Friday, April 6, 2018

Houses And Boats

It's been a mixed bag the past few days. The weather has turned all summery with big puffy clouds and heat mixed in with sudden rain  tapering off quickly to windy dampness.  Hurricane season is two months away and the forecasters tell us it will be an average season with extra humidity from an overheated ocean. The implication is some region in the US is going to get creamed. I hope its not us.
I was talking to an acquaintance the other day and she told me of spending twelve days at home alone struggling to keep it together after Hurricane Irma. She broke down into tears at the memory. She's lucky as her home is intact. That are still many people between Key West and Islamorada who have not yet got their homes fixed. Insurance money has yet to arrive and skilled personnel to do the work aren't plentiful. Another category four storm will spell curtains for a lot of people barley hanging on.
Another acquaintance stopped me in the street to tell me of his great good fortune buying a house in Big Pine, epicenter of hurricane damage. He said it was cheap, whatever that means as it is damaged but it gives him a chance to own a foothold in paradise. I congratulated him as you do but his suggestion I might want to return to the burden of home ownership met with a hollow laugh from yours truly. Aside from horrendous fees and taxes to won a home there is the perennial hurricane threat which seems to be as real as anything and the return on investment gets to look a  bit scarce at my age.
He passed on a rumor that is making the rounds these days advising residents that new housing will no longer be built after 2020.  I have no idea where such a rumor might have originated but I cannot believe it to be true. Local government has struggled to preserve open space and build so called workforce housing and one thing we know is that if construction is banned anyone with a piece of build-able land will have all the grievances in the world to go to court and seek just compensation. I don't see Monroe County overcoming that obstacle no matter how delicious and provocative the rumor of a building moratorium.

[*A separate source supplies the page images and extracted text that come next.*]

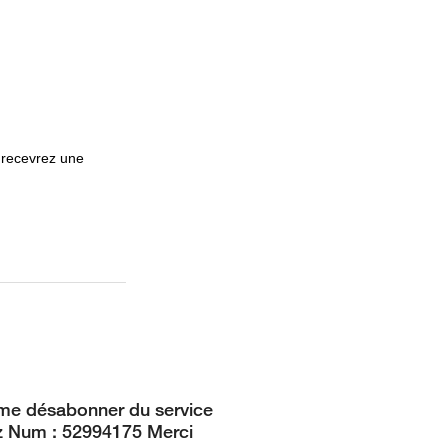
 recevrez une
me désabonner du service
z Num : 52994175 Merci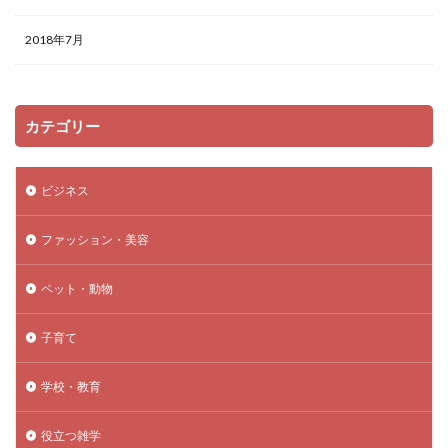
2018年7月
カテゴリー
ビジネス
ファッション・美容
ペット・動物
子育て
学校・教育
役立つ雑学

A  former mayor buzzing around on his scooter in a town with no more idea of how to create workforce housing now than during his term in office. 
I turned away from the insoluble business of housing and looked to boats for solace for a while at Key West Bight. And I;m sorry but there are some plug ugly boats on the water.  I couldn't immediately tell which was the front or the back of this "cattle boat" designed to carry maximum passengers with no regards to beauty or tradition. In the end I realized this was the bow (the front) thanks to the presence of an anchor. And on the top deck the brodge where the crew steers the boat.
Walking the boardwalk in summer heat works for me and I plan to return this summer to enjoy the serenity of salt water whe it isn't getting turned into mist by extra powerful winds.
Sailboats restored order in my mind. Proper shapes, purposeful lines as they should be.